Balancing cortisol, the stress hormone, is also vital to maintaining a healthy weight. Like most of your hormones, cortisol is made from cholesterol. When you’re stressed, your body makes extra cortisol to help it overcome a challenge — real or perceived — but your cholesterol supply doesn’t change. Your body has to divert cholesterol away from making hormones that keep your metabolism running strong. “That’s called the cortisol steal,” says Pick. In short, stress bogs down your metabolism.

The causes of stress, of course, aren’t just psychological; they’re also physical. A low-calorie diet can stress your body. When you don’t eat enough calories to properly fuel your resting metabolic rate, says Pick, “your brain sends a message to your body to slow metabolism. As a result, cells cling to calories rather than burn them quickly, and your metabolism downshifts.”

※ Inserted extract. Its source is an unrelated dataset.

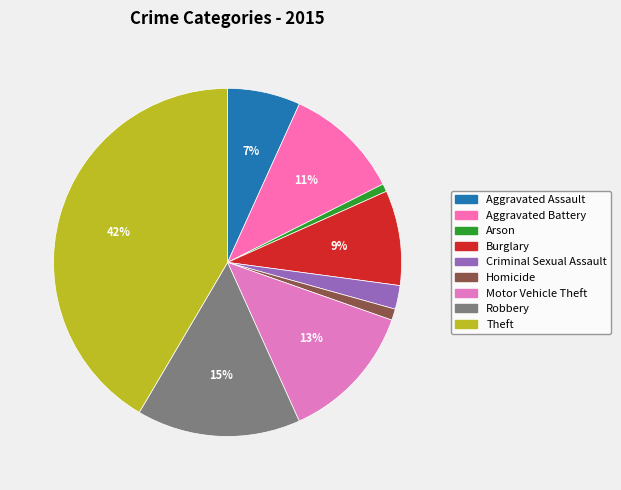

To the nearest percent, what portion does Aggravated Assault represent?

7%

Counter cortisol by activating your body’s relaxation response, also called the “rest and digest” response. Start by getting plenty of sleep. Then carve out a bit of time each day to center yourself: Consider prayer, meditation, a walk in nature, or simply sitting in a park.

“Reconnecting to yourself,” says Pick, “will make an enormous difference to your hormonal health.” (For more on managing stress, see “The Cortisol Curve” and “Reset Your Stress“.)